Copy each line below that contains "Official".

[Stored data]
____

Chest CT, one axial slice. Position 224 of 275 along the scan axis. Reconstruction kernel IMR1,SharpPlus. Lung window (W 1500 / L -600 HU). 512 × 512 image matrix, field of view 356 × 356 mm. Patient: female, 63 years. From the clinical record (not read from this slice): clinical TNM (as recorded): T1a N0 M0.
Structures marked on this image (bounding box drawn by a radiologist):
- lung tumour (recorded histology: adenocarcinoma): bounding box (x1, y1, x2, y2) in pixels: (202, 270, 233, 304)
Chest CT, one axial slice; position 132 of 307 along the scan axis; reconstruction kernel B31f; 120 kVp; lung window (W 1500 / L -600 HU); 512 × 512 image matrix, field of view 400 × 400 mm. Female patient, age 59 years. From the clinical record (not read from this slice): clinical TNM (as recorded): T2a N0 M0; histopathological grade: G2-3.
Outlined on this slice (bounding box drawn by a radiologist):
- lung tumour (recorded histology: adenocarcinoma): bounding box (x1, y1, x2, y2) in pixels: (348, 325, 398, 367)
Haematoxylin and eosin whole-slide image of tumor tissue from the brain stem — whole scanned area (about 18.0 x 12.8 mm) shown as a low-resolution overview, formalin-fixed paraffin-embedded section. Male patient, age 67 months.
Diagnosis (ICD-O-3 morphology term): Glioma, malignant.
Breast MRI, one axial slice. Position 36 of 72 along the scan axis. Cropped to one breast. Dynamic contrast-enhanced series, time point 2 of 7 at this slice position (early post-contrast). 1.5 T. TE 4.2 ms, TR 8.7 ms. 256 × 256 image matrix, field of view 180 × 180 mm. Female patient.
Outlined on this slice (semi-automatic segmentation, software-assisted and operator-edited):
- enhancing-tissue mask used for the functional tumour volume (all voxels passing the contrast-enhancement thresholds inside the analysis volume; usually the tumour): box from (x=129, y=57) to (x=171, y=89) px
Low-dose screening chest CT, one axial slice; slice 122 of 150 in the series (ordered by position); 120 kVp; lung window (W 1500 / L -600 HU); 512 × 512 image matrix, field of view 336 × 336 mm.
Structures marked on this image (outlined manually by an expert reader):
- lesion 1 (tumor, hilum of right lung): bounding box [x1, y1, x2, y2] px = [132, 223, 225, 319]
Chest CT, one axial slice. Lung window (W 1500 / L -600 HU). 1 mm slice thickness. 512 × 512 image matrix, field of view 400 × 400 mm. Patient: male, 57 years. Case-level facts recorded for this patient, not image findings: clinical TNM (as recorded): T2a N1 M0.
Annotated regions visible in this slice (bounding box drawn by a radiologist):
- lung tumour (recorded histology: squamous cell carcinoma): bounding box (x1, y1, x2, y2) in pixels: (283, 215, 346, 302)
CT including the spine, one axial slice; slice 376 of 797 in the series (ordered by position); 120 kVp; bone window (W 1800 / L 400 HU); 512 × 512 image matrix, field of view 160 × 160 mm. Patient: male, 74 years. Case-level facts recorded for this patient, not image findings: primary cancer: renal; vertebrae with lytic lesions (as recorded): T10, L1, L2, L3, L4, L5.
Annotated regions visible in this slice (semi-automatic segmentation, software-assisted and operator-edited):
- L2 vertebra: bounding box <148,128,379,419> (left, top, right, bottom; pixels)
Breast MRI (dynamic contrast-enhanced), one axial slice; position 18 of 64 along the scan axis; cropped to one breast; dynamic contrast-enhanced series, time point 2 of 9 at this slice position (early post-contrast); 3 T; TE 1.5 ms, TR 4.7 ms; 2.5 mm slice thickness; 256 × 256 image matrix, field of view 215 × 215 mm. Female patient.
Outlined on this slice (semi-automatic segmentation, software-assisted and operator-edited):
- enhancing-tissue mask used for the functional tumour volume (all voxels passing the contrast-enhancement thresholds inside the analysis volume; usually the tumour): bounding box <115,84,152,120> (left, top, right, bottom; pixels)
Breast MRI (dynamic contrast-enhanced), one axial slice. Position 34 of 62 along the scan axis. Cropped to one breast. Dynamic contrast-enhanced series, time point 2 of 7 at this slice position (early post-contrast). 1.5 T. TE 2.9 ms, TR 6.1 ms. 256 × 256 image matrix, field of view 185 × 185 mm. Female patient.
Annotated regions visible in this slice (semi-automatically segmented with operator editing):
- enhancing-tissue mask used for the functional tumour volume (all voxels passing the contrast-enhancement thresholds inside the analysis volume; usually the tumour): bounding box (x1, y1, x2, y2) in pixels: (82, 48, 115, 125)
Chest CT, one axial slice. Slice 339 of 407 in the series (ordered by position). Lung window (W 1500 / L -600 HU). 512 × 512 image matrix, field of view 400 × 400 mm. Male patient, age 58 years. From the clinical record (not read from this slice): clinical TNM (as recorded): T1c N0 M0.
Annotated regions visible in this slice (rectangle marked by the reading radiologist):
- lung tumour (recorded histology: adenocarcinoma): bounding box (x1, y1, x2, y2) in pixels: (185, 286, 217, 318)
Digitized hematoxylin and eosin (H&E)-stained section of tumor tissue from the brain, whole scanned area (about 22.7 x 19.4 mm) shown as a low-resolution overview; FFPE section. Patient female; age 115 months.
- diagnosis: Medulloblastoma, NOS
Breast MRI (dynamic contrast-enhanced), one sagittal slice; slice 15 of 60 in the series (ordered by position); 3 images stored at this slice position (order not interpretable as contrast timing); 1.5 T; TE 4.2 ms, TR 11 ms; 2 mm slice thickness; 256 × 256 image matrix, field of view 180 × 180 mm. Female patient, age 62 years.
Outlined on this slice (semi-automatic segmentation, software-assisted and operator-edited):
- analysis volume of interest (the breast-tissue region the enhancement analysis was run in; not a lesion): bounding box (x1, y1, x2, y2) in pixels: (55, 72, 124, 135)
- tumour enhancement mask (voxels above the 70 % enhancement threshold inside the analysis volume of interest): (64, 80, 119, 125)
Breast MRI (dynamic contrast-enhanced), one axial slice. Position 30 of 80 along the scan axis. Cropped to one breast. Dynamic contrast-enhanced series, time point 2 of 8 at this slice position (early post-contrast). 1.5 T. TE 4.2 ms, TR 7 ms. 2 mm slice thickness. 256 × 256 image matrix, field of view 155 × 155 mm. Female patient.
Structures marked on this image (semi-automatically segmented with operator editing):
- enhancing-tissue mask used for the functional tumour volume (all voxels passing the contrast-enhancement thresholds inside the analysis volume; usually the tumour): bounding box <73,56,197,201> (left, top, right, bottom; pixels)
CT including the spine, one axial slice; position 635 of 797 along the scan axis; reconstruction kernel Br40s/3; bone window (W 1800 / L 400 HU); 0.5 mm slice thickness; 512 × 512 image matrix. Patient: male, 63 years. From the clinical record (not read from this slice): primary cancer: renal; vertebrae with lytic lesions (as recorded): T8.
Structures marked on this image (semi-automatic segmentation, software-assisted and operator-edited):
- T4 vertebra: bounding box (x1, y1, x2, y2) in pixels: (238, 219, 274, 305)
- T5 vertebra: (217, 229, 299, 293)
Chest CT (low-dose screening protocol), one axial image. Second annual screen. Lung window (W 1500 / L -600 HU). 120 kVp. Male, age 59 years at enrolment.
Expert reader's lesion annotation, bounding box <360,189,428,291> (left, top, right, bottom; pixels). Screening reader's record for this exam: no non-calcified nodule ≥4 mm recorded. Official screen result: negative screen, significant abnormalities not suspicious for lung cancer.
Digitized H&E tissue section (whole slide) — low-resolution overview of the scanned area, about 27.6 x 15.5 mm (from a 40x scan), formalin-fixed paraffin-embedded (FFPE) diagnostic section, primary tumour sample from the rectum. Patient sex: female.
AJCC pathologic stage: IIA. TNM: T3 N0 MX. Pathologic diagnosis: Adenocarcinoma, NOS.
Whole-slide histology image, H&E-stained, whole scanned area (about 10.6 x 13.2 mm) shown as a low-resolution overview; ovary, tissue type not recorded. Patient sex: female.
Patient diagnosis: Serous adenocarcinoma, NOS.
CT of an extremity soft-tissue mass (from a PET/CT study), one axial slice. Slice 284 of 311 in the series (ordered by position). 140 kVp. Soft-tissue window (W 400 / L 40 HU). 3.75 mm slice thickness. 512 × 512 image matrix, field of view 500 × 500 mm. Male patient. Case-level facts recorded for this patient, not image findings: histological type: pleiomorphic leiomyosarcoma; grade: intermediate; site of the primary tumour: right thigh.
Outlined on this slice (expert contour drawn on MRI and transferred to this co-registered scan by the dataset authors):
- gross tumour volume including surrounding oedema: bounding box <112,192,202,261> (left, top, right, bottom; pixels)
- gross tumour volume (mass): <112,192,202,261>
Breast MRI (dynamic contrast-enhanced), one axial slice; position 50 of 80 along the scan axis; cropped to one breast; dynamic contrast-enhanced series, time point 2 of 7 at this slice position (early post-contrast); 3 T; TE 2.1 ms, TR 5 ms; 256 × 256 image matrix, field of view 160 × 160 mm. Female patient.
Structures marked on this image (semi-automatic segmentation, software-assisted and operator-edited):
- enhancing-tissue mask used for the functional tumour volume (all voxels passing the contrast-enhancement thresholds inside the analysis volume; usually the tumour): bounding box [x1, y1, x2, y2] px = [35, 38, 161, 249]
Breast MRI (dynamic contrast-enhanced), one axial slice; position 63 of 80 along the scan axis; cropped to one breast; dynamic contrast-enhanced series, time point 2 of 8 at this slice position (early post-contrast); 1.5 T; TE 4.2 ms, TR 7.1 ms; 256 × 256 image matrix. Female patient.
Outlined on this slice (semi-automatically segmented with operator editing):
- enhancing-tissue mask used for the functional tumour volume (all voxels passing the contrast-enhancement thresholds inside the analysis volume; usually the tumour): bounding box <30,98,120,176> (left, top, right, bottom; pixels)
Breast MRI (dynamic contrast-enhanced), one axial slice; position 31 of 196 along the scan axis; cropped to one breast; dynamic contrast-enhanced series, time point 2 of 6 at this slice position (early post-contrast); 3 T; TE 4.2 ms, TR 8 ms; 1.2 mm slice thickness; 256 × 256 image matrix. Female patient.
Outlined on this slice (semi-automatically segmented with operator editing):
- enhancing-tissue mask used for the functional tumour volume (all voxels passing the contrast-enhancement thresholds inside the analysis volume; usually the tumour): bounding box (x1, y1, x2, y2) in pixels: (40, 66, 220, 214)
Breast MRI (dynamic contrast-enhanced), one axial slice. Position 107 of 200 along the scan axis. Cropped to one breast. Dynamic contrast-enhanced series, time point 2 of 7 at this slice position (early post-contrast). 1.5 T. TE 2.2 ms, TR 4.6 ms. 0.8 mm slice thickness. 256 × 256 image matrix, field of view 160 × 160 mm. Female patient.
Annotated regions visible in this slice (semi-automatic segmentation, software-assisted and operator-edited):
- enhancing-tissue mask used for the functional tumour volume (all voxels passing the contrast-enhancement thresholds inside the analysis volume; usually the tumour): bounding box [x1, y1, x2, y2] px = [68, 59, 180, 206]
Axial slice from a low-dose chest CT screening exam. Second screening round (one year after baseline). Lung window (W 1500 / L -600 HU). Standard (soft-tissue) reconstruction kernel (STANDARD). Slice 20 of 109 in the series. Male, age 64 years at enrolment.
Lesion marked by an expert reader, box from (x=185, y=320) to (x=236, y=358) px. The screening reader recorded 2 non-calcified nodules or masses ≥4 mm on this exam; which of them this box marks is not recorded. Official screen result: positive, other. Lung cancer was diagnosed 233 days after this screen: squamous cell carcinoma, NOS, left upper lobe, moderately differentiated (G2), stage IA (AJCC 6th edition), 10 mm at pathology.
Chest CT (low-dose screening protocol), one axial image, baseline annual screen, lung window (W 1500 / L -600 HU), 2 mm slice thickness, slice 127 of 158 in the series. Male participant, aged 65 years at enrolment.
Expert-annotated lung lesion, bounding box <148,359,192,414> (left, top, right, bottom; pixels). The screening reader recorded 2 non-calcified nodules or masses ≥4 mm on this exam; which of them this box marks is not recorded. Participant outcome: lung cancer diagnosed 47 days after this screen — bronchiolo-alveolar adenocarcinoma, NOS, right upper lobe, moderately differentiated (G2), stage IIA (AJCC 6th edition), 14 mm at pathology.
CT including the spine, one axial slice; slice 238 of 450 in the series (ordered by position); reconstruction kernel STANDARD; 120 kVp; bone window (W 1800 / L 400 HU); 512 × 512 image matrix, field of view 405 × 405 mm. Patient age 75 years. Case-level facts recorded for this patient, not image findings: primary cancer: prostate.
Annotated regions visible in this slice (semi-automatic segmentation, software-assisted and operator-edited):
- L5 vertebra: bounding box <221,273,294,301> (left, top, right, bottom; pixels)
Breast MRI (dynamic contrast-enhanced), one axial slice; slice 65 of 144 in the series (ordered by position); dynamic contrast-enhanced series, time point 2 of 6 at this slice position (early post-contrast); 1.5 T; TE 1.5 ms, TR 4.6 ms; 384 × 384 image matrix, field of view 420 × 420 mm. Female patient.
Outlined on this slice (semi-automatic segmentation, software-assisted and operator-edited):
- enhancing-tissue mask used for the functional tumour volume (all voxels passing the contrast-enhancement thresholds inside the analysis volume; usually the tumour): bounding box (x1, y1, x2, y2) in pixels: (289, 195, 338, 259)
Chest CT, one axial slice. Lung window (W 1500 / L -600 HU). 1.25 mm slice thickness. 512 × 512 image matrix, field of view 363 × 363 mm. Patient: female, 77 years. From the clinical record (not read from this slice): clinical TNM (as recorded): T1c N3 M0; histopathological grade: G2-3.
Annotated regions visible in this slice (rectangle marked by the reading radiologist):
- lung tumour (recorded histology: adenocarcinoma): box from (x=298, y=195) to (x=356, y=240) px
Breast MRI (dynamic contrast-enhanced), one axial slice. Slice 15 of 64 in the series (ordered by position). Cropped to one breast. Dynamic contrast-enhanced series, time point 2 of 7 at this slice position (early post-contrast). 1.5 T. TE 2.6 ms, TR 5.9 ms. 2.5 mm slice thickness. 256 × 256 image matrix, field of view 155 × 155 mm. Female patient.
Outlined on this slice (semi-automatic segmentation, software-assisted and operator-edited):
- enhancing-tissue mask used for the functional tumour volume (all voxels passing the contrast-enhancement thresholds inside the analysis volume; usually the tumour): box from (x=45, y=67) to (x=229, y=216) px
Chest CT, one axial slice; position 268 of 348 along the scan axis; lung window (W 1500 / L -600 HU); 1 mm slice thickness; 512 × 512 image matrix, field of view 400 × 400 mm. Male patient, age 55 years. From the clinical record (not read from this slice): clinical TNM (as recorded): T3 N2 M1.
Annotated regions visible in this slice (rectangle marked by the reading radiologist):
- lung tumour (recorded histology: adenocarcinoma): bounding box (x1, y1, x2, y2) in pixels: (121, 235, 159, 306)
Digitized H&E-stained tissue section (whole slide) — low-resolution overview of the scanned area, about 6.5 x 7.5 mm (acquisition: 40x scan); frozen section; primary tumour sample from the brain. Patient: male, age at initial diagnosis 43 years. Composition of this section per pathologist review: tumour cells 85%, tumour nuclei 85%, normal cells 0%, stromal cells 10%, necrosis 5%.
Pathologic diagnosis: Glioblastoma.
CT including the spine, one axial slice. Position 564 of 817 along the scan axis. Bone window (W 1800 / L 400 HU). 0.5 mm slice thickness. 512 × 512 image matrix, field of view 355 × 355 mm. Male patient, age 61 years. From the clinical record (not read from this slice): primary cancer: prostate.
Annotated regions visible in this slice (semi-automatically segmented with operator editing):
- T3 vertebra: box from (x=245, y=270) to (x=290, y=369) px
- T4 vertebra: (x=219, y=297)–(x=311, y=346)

____

» RESULT OF THIS TASK:
Expert reader's lesion annotation, bounding box <360,189,428,291> (left, top, right, bottom; pixels). Screening reader's record for this exam: no non-calcified nodule ≥4 mm recorded. Official screen result: negative screen, significant abnormalities not suspicious for lung cancer.
Lesion marked by an expert reader, box from (x=185, y=320) to (x=236, y=358) px. The screening reader recorded 2 non-calcified nodules or masses ≥4 mm on this exam; which of them this box marks is not recorded. Official screen result: positive, other. Lung cancer was diagnosed 233 days after this screen: squamous cell carcinoma, NOS, left upper lobe, moderately differentiated (G2), stage IA (AJCC 6th edition), 10 mm at pathology.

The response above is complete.